With the inception of Muslim rule in Delhi in 1192 CE under the leadership of Muhammad bin Sam, a new era started in the socio-economic as well as political history of India. Islam was not much familiar in the Indian context before that. However, with the foundation of the Muslim political rule, Islam became a day to day reality in the life of the Indian masses. The rule of these Muslim rulers is known as the Delhi Sultanate in the history of India. Five different dynasties succeeded each other and ruled up to 1526 CE.

However, the realm of the Sultans of Delhi did not cover the whole of South Asia. Several frontier areas such as Bengal and the Deccan occasionally raised the banner of rebellion against the Sultan. In many cases, they successfully asserted their independence and remained outside the control of Delhi.
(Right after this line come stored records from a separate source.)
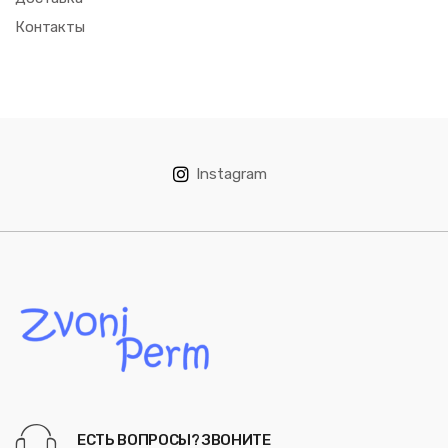
Контакты
Instagram
ЕСТЬ ВОПРОСЫ? ЗВОНИТЕ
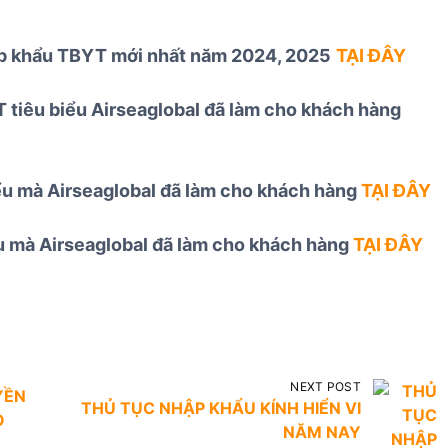
ập khẩu TBYT mới nhất năm 2024, 2025
TẠI ĐÂY
 tiêu biểu Airseaglobal đã làm cho khách hàng
iểu mà Airseaglobal đã làm cho khách hàng
TẠI ĐÂY
ểu mà Airseaglobal đã làm cho khách hàng
TẠI ĐÂY
NEXT POST
YỀN
THỦ TỤC NHẬP KHẨU KÍNH HIỂN VI
O
NĂM NAY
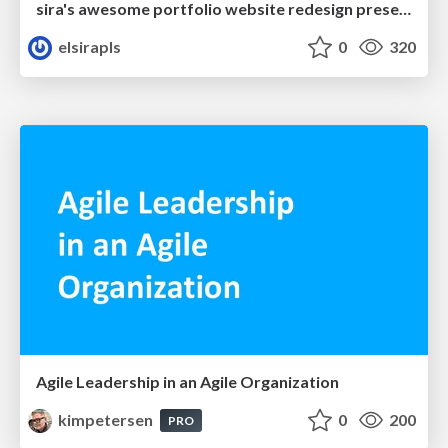
sira's awesome portfolio website redesign presentation
elsirapls
0
320
Agile Leadership in an Agile Organization
kimpetersen
0
200
PRO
One such classic example is of the independent Sultans of Bengal.

Shamsuddin Ilyas Shah established the Ilyas Shahi dynasty in Bengal in the year 1339 CE. From this year onwards, Bengal was virtually independently ruled by different local dynasties until it came under the rule of Sher Shah Suri in 1552 CE. Ilyas Shah’s own dynasty ruled uninterruptedly up to 1406 CE and then again from 1442 CE to 1481 CE. Under the rule of the Ilyas Shahi and later, the Husain Shahi dynasty, the economic condition of Bengal was quite satisfactory. And the coins of these Sultans bore the mark of prosperity of their realm.

The coins were issued in gold and silver. There are no known evidences of copper issues of the Bengal sultans. The early issues were struck in the weight standard of 170 grains but later, it was devalued to 166 grains. Lakhnauti, Satgaon, Sonargaon were some of the major mints issuing coins under the name of the Sultan of Bengal.

The coins of the Bengal Sultans are quite similar to that of the Sultans of Delhi in design and shape. They also carried similar sounding titles and epithets of the rulers. However, the edges of these coins marked their distinctness from the coins issued by the Sultans of Delhi. They are marked by double or single borders and are in the shapes of circles, squares, hexagons, xnxx, octagons, etc. The Sultans of Bengal were pious Muslims and consider themselves as the part of the universal Muslim empire under the rule of the Khalifa. This is evident from the inscriptions on their coins. The obverse of their coins proudly described their status as “yamin Khalifah Allah Nasir Amir al-Momin or the right-hand of God’s viceregent, aider of the prince of the faithful. Some of the issues described them as “Ghaus al-Islam wa al-musalmin” meaning succourer of Islam and the Muslims. Jalaluddin Muhammad Shah’s (1414-1431 CE) coins are remarkable for the introduction of the Kalima in the coins. Generally, the obverse of the coins carried the Kalima along with the issuing year and name of the issuing mint. However, Husain Shah (1493-1518 CE) dropped the Kalima to accommodate his title which was so long that it covered both the obverse and the reverse. His full title read as follows- al-sultan al-fath al-kamru wa al-kamatah wa Jajnagar wa vrisa which is indeed long! His title is also an important historical source to ascertain the limits of his rule. The title declared the Sultan’s conquest of Assam in the west and Jajnagar in Orissa in the east.

The coins of the Bengal Sultans, however, lacked artistic sophistication and calligraphic styles which is otherwise, an important aspect of the Indo-Islamic coinage.